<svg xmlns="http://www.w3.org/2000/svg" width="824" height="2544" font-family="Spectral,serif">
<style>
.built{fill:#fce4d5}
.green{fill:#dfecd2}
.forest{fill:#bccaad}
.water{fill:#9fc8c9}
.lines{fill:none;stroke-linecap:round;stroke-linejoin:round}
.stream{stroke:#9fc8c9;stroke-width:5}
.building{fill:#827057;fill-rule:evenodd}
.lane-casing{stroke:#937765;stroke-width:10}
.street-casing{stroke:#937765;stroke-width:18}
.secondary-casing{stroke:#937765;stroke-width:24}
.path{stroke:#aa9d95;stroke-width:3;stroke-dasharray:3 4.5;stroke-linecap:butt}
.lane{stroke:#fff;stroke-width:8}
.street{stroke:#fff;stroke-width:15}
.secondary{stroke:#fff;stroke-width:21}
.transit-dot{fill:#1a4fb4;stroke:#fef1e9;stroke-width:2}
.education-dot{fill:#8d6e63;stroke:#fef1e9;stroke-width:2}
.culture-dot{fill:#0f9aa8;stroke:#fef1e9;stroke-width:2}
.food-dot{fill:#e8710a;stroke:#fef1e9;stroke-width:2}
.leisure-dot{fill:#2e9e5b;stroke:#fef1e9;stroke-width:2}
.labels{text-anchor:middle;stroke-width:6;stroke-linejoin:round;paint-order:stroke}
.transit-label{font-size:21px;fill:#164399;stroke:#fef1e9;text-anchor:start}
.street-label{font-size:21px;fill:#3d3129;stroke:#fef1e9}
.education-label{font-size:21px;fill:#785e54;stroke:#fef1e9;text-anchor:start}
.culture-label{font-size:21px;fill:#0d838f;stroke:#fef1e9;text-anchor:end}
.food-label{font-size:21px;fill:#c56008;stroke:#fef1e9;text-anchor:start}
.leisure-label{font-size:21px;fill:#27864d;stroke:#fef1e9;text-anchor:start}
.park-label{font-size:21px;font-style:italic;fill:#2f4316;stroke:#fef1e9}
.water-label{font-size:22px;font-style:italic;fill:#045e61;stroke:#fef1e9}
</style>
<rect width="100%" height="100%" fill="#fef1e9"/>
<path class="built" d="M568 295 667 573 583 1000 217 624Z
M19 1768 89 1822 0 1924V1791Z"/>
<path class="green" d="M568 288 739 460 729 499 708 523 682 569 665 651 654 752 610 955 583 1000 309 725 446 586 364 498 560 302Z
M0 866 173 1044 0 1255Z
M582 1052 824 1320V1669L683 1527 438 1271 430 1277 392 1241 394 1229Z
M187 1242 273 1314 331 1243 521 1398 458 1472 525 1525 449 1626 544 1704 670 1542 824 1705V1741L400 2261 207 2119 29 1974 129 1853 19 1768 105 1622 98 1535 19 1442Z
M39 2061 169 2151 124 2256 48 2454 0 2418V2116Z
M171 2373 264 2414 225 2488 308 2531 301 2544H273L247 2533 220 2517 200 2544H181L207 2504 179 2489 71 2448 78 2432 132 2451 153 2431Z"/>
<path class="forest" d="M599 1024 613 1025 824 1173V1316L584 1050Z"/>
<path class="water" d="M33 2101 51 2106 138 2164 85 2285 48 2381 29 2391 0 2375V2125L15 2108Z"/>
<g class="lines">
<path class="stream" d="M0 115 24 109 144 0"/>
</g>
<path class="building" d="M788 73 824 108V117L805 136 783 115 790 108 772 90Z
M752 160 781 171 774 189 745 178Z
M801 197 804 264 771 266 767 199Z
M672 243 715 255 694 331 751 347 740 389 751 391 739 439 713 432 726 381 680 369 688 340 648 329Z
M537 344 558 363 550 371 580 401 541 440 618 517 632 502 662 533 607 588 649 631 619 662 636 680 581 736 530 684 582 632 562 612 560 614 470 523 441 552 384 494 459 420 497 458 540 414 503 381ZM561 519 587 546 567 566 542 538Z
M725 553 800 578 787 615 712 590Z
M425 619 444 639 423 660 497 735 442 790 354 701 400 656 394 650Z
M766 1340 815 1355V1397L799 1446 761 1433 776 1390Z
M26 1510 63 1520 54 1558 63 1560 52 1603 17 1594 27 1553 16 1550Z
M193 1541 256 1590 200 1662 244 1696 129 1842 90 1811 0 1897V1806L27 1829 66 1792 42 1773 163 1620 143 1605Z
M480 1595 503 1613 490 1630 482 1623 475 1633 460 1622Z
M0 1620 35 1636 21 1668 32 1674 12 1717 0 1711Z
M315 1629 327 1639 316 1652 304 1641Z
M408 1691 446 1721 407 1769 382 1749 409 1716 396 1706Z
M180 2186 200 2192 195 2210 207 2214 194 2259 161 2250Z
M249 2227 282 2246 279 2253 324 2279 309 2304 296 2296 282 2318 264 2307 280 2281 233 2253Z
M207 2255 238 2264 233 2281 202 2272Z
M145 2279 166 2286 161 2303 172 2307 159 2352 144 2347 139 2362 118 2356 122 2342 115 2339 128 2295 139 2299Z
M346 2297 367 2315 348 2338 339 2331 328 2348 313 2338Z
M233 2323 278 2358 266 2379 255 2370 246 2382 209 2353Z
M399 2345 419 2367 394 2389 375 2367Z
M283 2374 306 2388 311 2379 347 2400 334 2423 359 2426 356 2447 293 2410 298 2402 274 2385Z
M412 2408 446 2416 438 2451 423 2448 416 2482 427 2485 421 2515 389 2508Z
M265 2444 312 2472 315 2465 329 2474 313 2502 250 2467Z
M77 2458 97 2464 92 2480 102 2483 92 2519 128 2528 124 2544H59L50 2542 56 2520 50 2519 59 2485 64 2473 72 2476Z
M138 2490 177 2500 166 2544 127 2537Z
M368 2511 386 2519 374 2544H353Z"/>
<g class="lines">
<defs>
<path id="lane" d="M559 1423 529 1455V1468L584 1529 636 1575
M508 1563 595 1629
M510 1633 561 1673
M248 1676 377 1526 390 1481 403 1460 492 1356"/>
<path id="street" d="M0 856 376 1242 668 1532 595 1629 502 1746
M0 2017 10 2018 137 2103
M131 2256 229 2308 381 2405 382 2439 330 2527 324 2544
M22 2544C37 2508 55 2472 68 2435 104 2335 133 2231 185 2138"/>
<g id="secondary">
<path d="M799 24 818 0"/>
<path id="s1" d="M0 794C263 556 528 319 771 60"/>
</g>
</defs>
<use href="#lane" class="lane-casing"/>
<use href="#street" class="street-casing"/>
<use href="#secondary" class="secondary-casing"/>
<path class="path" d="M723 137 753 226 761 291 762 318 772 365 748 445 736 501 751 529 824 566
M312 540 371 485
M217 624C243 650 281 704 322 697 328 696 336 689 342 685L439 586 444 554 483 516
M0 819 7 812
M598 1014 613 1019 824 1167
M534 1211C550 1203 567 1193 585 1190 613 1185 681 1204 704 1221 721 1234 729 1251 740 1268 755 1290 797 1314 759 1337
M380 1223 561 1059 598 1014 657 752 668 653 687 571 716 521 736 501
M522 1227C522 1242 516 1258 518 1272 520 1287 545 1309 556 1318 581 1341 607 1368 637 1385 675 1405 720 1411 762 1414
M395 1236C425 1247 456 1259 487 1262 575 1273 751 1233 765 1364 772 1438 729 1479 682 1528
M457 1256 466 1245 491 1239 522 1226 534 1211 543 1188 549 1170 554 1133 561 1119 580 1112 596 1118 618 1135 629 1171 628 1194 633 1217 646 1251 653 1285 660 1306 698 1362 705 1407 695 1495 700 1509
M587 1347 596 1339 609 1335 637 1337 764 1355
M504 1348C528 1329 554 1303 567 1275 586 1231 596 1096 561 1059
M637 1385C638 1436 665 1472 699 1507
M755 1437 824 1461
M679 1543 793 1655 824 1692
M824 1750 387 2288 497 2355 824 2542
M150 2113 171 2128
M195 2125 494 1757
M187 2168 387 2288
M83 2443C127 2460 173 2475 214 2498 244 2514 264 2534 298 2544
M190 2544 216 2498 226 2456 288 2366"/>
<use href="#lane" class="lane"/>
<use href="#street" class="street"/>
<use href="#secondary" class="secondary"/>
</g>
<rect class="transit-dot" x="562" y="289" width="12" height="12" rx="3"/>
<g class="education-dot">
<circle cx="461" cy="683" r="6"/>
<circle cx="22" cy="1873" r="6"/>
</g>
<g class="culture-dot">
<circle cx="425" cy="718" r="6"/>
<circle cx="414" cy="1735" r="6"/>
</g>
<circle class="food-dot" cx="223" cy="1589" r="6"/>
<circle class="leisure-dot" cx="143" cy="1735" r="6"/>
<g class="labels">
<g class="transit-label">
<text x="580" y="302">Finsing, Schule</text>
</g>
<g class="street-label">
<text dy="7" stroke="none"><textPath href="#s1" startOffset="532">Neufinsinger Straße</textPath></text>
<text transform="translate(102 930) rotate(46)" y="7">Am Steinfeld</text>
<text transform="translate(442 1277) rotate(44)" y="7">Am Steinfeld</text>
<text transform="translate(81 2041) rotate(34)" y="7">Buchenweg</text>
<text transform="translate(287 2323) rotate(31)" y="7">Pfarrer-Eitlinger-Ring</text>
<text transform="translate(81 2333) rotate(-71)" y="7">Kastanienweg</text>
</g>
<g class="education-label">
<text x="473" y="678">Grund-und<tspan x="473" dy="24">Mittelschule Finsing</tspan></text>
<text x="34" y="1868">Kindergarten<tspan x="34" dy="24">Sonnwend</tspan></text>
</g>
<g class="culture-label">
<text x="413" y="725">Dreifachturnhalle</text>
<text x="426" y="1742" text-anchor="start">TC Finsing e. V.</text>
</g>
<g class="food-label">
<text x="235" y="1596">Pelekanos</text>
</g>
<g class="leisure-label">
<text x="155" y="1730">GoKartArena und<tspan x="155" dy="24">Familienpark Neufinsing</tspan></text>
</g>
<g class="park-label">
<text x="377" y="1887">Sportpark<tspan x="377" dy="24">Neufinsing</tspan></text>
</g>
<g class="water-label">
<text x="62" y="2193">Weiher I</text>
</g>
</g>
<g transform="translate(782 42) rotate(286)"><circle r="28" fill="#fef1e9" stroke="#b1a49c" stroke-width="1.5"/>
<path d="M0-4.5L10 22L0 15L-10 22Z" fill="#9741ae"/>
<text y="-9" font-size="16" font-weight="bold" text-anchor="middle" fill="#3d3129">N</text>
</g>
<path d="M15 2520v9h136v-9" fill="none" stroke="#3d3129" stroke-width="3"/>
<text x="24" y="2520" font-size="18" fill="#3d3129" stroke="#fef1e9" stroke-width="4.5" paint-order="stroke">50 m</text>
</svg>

PROBLEM STATEMENT:
Your reply should hold every line from the data that contains "casing", copied in full.

RESPONSE:
.lane-casing{stroke:#937765;stroke-width:10}
.street-casing{stroke:#937765;stroke-width:18}
.secondary-casing{stroke:#937765;stroke-width:24}
<use href="#lane" class="lane-casing"/>
<use href="#street" class="street-casing"/>
<use href="#secondary" class="secondary-casing"/>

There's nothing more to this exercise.